Saved data entries:
□ □ □ □ □ □ □
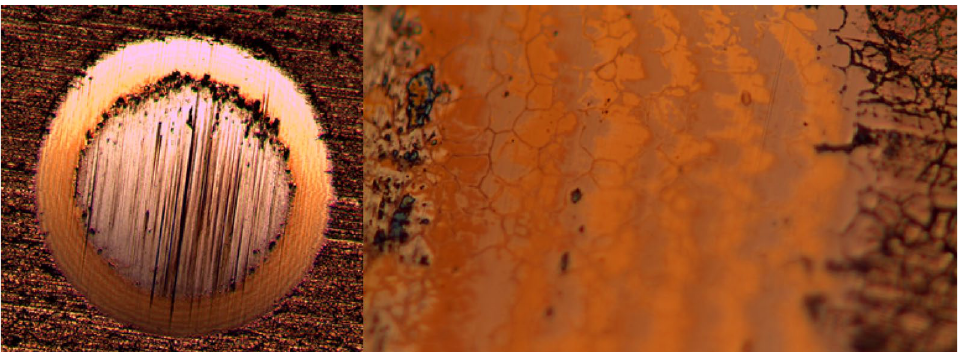
Figure 4. Calotest images for (left image) PN14 at ×5 and (right image) PN14 at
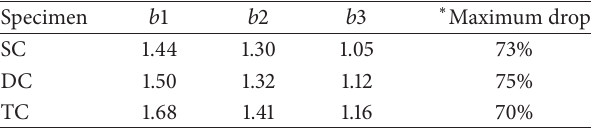
Table 4: The average 𝑏 -values for each stage of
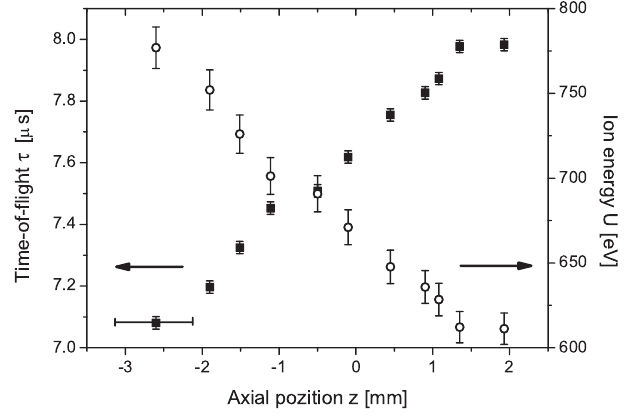
FIG. 9. Ion time-of-flight (cid:2) (left axis) and energy (cid:11) (right axis) versus axial position at an acceleration voltage of 1.36 kV. The systematic uncertainty in z (cid:5) 0 : 5 mm is represented for a single point (left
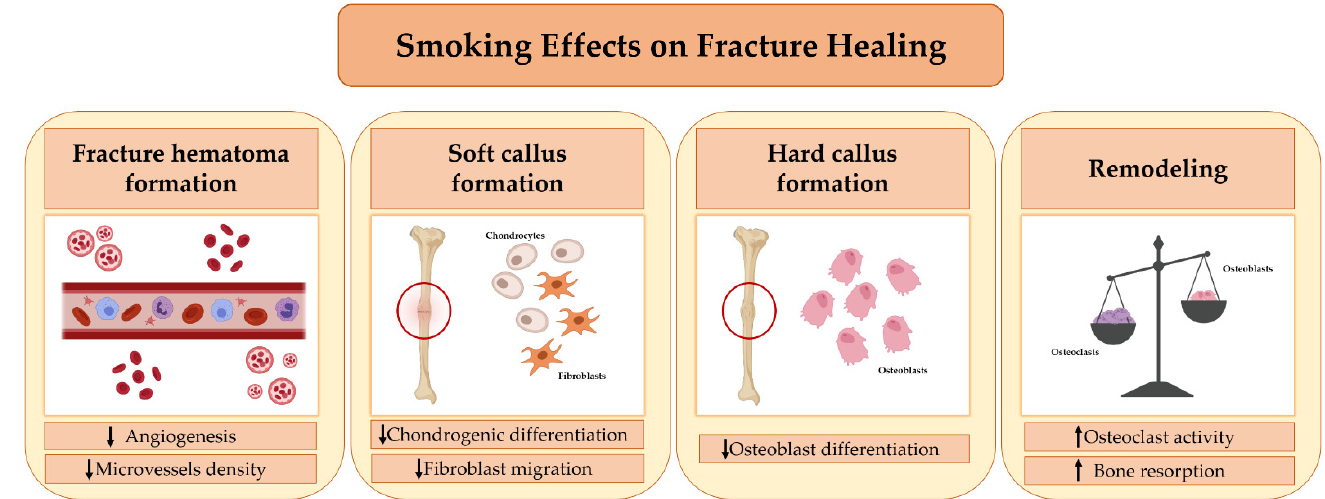
Figure 1. Smoking’s effects on Fracture Healing. Cigarette smoking affects every stage of fracture healing. First, it alters the formation of the fracture hematoma, impairing the process of angiogenesis. Second, it adversely affects the migration, proliferation, and differentiation of mesenchymal stem cells (MSCs) into chondrocytes, fibroblasts, and osteoblasts, impairing soft callus formation and the subsequent transition into a hard callus. Finally, smoking causes an imbalance between the activity of osteoblasts and osteoclasts, promoting the process of bone resorption and leading to a delay in fracture healing.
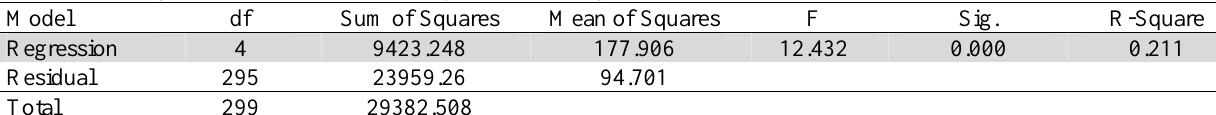
The summary of ANOVA test on regression analysis Model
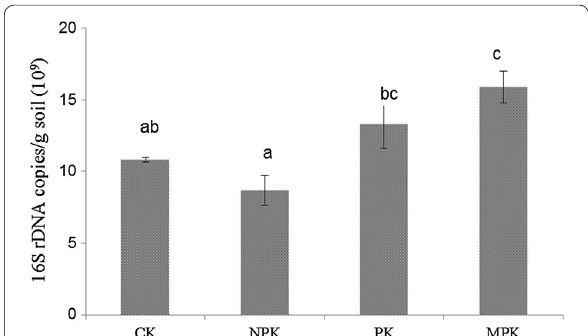
Fig. 1 Number of 16S rDNA copies in different fertilization regimes. Different lowercase letters above columns indicate significant differ- ences according to Tukey’s multiple comparison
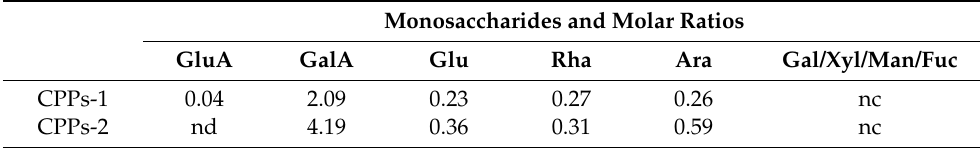
Table 6. Monosaccharide composition and their molar ratio of CPPs-1 and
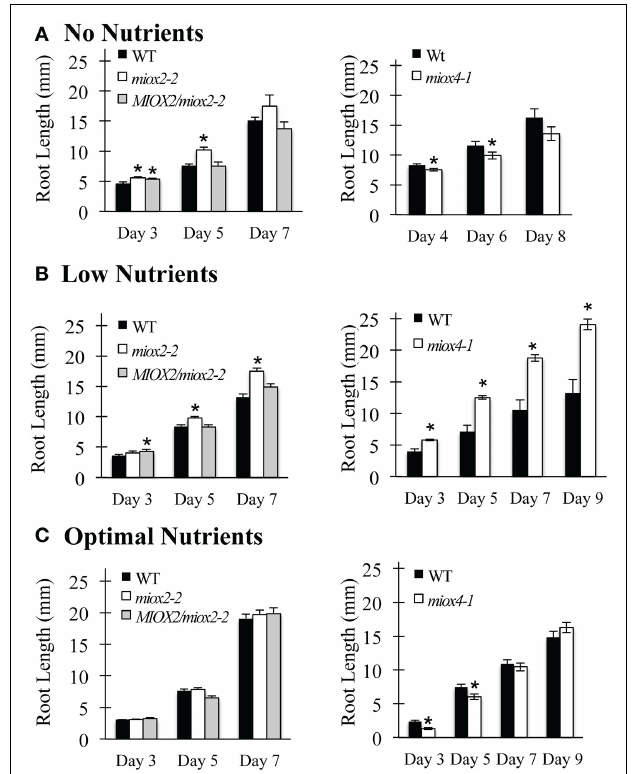
FIGURE 2 | Characterization of MIOX2 and MIOX4T-DNA Insertion Mutants. (A) . MIOX2 (A) and MIOX4 (B) gene maps showing locations of T-DNA insertions. Black boxes represent exons, black lines represent introns. LB:T-DNA left border, RB:T-DNA right border. Arrows indicate primers. (C) Relative transcript levels of MIOX2 (left) and MIOX4 (right) in WT, miox2-2 and miox4-1 mutant seedlings as determined by quantitative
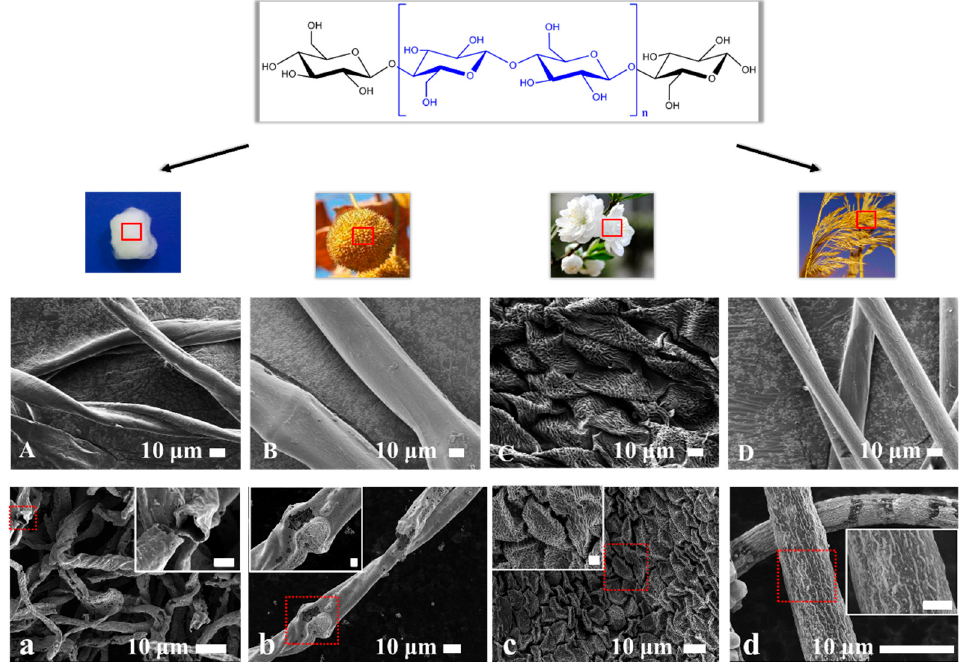
Figure 2. Silver fabricated from different cellulose-based biomass templates: ( A , a ) medical absorbent cotton, ( B , b ) seed balls of oriental plane, ( C , c ) petals of peach blossom, and ( D , d ) catkins of reed. The above shows the molecular structure of the cellulose and digital photographs of the cellulose-based templates. SEM images of ( A , B , C , D ) original biomass templates and ( a , b , c , d ) silver fabricated from the templates. The insets in the last row are enlarged SEM images of the red square, and all the scale bars are 2 μ m.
□ □ □ □ □ □ □
## WHAT YOU NEED TO DO
Nothing but an exact copy of the data, without pictures, should be returned.

## RESPONSE AREA
Figure 4. Calotest images for (left image) PN14 at ×5 and (right image) PN14 at
Table 4: The average 𝑏 -values for each stage of
FIG. 9. Ion time-of-flight (cid:2) (left axis) and energy (cid:11) (right axis) versus axial position at an acceleration voltage of 1.36 kV. The systematic uncertainty in z (cid:5) 0 : 5 mm is represented for a single point (left
Figure 1. Smoking’s effects on Fracture Healing. Cigarette smoking affects every stage of fracture healing. First, it alters the formation of the fracture hematoma, impairing the process of angiogenesis. Second, it adversely affects the migration, proliferation, and differentiation of mesenchymal stem cells (MSCs) into chondrocytes, fibroblasts, and osteoblasts, impairing soft callus formation and the subsequent transition into a hard callus. Finally, smoking causes an imbalance between the activity of osteoblasts and osteoclasts, promoting the process of bone resorption and leading to a delay in fracture healing.
The summary of ANOVA test on regression analysis Model
Fig. 1 Number of 16S rDNA copies in different fertilization regimes. Different lowercase letters above columns indicate significant differ- ences according to Tukey’s multiple comparison
Table 6. Monosaccharide composition and their molar ratio of CPPs-1 and
FIGURE 2 | Characterization of MIOX2 and MIOX4T-DNA Insertion Mutants. (A) . MIOX2 (A) and MIOX4 (B) gene maps showing locations of T-DNA insertions. Black boxes represent exons, black lines represent introns. LB:T-DNA left border, RB:T-DNA right border. Arrows indicate primers. (C) Relative transcript levels of MIOX2 (left) and MIOX4 (right) in WT, miox2-2 and miox4-1 mutant seedlings as determined by quantitative
Figure 2. Silver fabricated from different cellulose-based biomass templates: ( A , a ) medical absorbent cotton, ( B , b ) seed balls of oriental plane, ( C , c ) petals of peach blossom, and ( D , d ) catkins of reed. The above shows the molecular structure of the cellulose and digital photographs of the cellulose-based templates. SEM images of ( A , B , C , D ) original biomass templates and ( a , b , c , d ) silver fabricated from the templates. The insets in the last row are enlarged SEM images of the red square, and all the scale bars are 2 μ m.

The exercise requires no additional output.